J. T. Abbot House | |
Location | Andover, Massachusetts |
---|---|
Coordinates | 42°39′23″N71°8′37″W / 42.65639°N 71.14361°W |
Area | less than one acre |
Built | 1844 |
Architect | Chickering, Joseph |
Architectural style | Gothic Revival |
MPS | Town of Andover MRA |
NRHP reference No. | 82004814 [1] |
Added to NRHP | June 10, 1982 |
The J. T. Abbot House is a historic house at 34 Essex Street in Andover, Massachusetts. The Gothic Revival house was built in the late 1840s for Joseph Thompson Abbot by Jacob Chickering, a leading local real estate developer and builder of the mid 19th century. The ornamental detailing is among the most elaborate of the time in the town. [2] The house was listed on the National Register of Historic Places in 1982. [1]

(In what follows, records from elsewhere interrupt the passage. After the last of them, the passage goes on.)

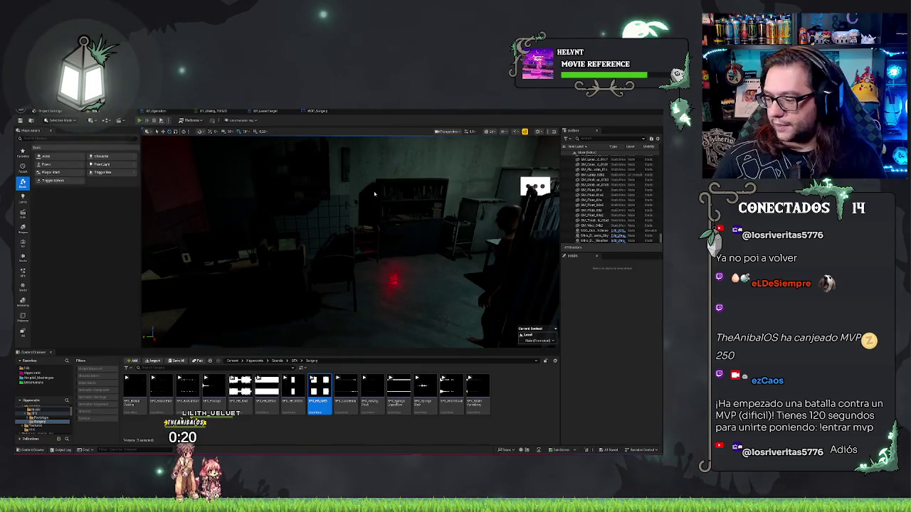
Step: Play the level in the editor with Alt+P and advance the patient dialogue to the surgery
key(alt+p)
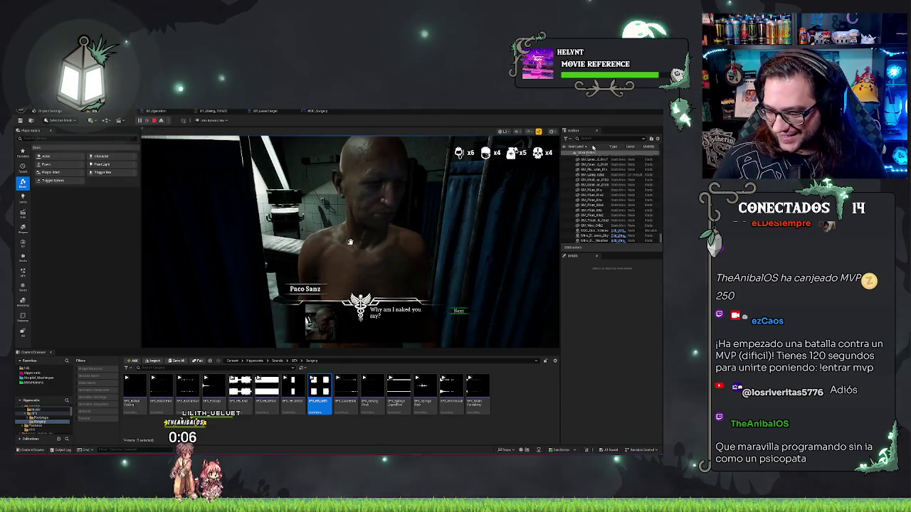
click(458, 312)
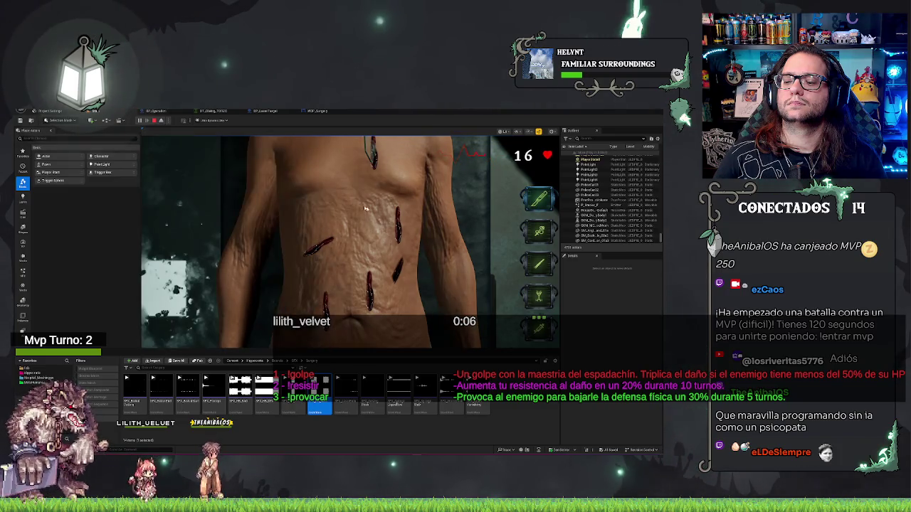
Step: Operate on the patient's chest and abdomen with the surgical tools, then stop play and reopen WBP_Surgery
click(541, 235)
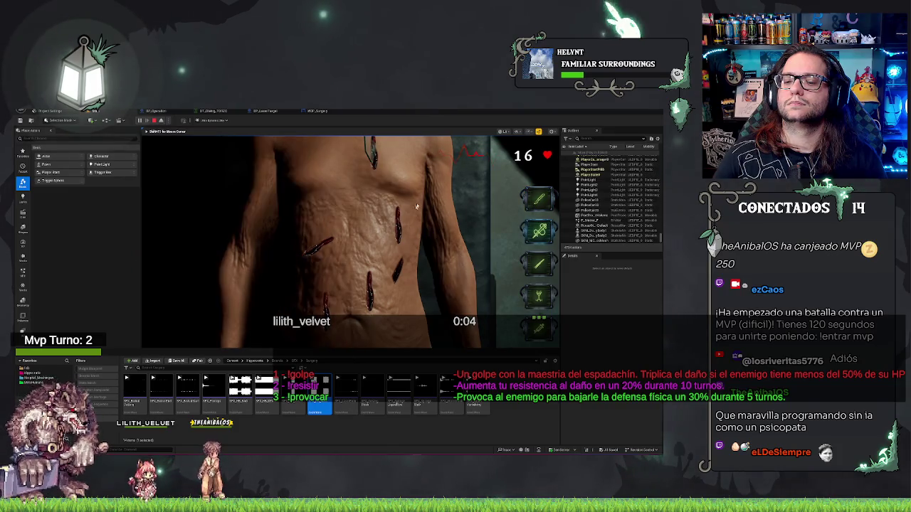
click(496, 248)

The Abbot House is set on the south side of Essex Street, a through street lined by a mix of commercial and residential buildings, not far from the center of Andover, Massachusetts. The house is a 1+1⁄2-story wood-frame structure, with a steeply-pitched front gable roof and two side-facing cross gables on its main block, and another two on an addition that extends to the rear. The side-facing gables of the main block, along with its main gable, are ornamented with jigsawn bargeboard trim. The main gable has a short lancet-arched window at the attic level. The front facade is two bays wide, with a projecting polygonal bay window in the left bay and the front door in the right bay, sheltered by a portico. Both the portico and bay window are topped by scroll-sawn decorative woodwork. [2]
The land on which the house stands was purchased by Jacob Chickering, one of Andover's leading mid-19th century developers, in 1844. Chickering sold the lot, with the house on it, in 1850 to Joseph Thompson Abbot. In 1878 Chickering was contracted to construct a picket fence for the property. The house has had a number of owners, and may have been rented by the local Baptist church as a parsonage for a time. [2] It presently houses a law office.